Если кто и был противоречив, так это ты, Назым. С одной стороны, ты утверждал, что загсы-магсы – ерунда. Люди должны доверять друг другу без печатей, росписей, подписей и прочей ерунды. Люди должны быть свободны в любви, иначе закон толкает их к проституции. Ты считал, что после революции была найдена самая лучшая форма гражданского брака, поскольку она была основана на свободном и сознательном отношении мужчины и женщины, а следовательно, на любви. Часто можно было услышать твои рассуждения по поводу семьи будущего, которая коренным образом по форме и по содержанию будет отличаться от буржуазной. Но со мной ты хотел быть традиционалистом.
Я жила с тобой, но тебя раздражала, выводила из себя печать с другой фамилией в моем паспорте. Ты просил, умолял, требовал развода. Говорил, что не можешь толком объяснить, почему это так получается, но если я разведусь – ты сейчас же успокоишься и страх твой исчезнет. Мне не хотелось торопиться с разводом и резать еще по живому горю человека, который, я знала, страдает. Было невозможно представить себя в судах, где чужие люди будут решать вопрос моей личной жизни. Что они про нее знают, да и зачем им знать? Бракоразводный суд – самый плохой театр, который я видела в своей жизни.
Я развелась. Ты смущенно ликовал несколько дней. Потом страх потерять меня усилился.Ты ревновал меня даже к самому себе. Ревновал к молчанию, к моим подругам. – О чем вы можете так долго разговаривать между собой? Не отнимай у меня времени. У тебя его будет полно потом. У меня его нет.
Ты ревновал к телефонным звонкам, ко всем, кто приходил к нам в дом, к чужой кошке, притихшей на моих коленях, к книгам.
– Читаешь Хемингуэя, будто он твоя библия. Мои книги ты не читаешь, как его, часами, поджав ноги. Ничего особенного. Средний писатель.
Потом, когда Хемигуэй умер, ты в отчаянии метался по дому.
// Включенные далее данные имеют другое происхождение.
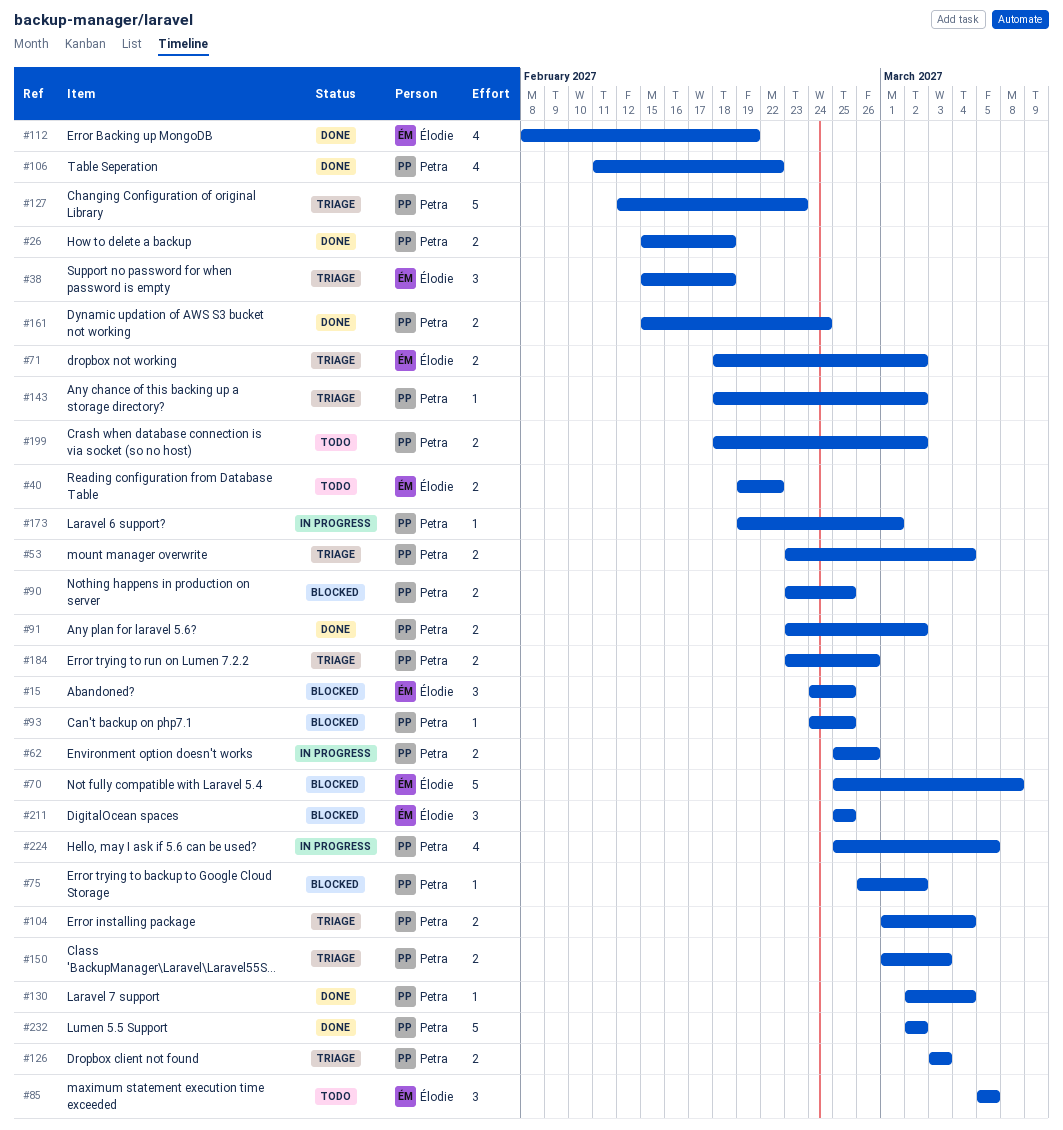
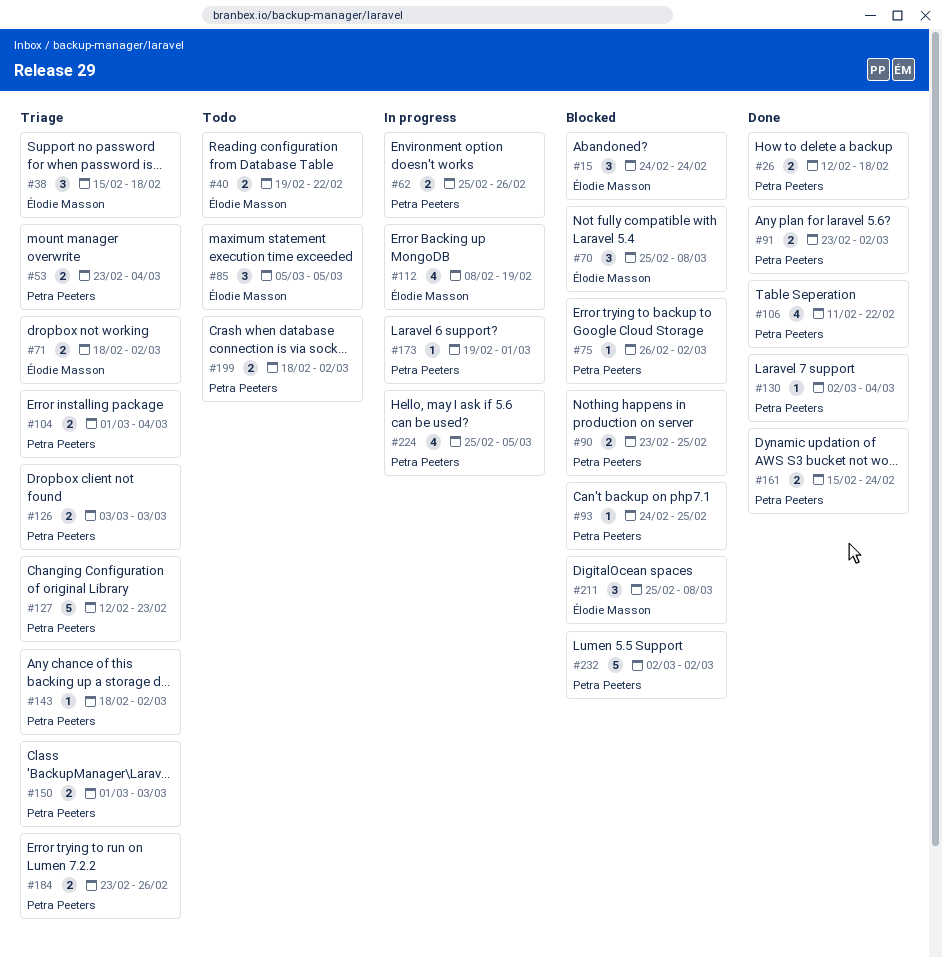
#15, due: Feb 25 -> Feb 24
#26, start: Feb 15 -> Feb 12
#70, estimate: 5 -> 3
#112, status: Done -> In progress
#211, due: Feb 25 -> Mar 8
#232, status: Done -> Blocked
Когда мы приходили в театр или в ЦДЛ, я замечала, что вызываю любопытство окружающих. Естественно, интерес вызывала не я сама по себе, а жена Назыма Хикмета. Мне это было непереносимо, но понятно, а тебе нет. Через десять минут ты начинал нервничать, возмущался бестактностью людей. Тебе казалось, что все «мужики» бессовестно пялят на меня глаза, что все они готовы вырвать меня из твоих рук. Все тебе переставало нравиться, и мы нередко уходили домой раньше времени. Обычные слова, произносимые людьми из вежливости, оборачивались в твоем воображении самой неожиданной стороной.
Однажды ты приехал домой очень сердитый, взбешенный. Вскоре я узнала причину: какой-то человек подошел к тебе в Доме литераторов, говорил о том о сем, а потом спросил:
– А как Вера? Почему она не приехала?
– Ты понимаешь! – кричал ты. – Он поставил меня в смешное положение! Так может спрашивать только человек, который очень близко знаком с тобой или очень заинтересован в тебе! Какое ему дело, почему тебя нет! И как ты себя чувствуешь?! Кто он такой, чтобы интересоваться! И что это за фамильярность – Вера! У вас принято называть людей по имени и отчеству. Почему ты всем позволяешь называть себя «Вера»?! И каждый может так со мной говорить, и я не могу его ругать по матери, потому что ты формально не моя жена!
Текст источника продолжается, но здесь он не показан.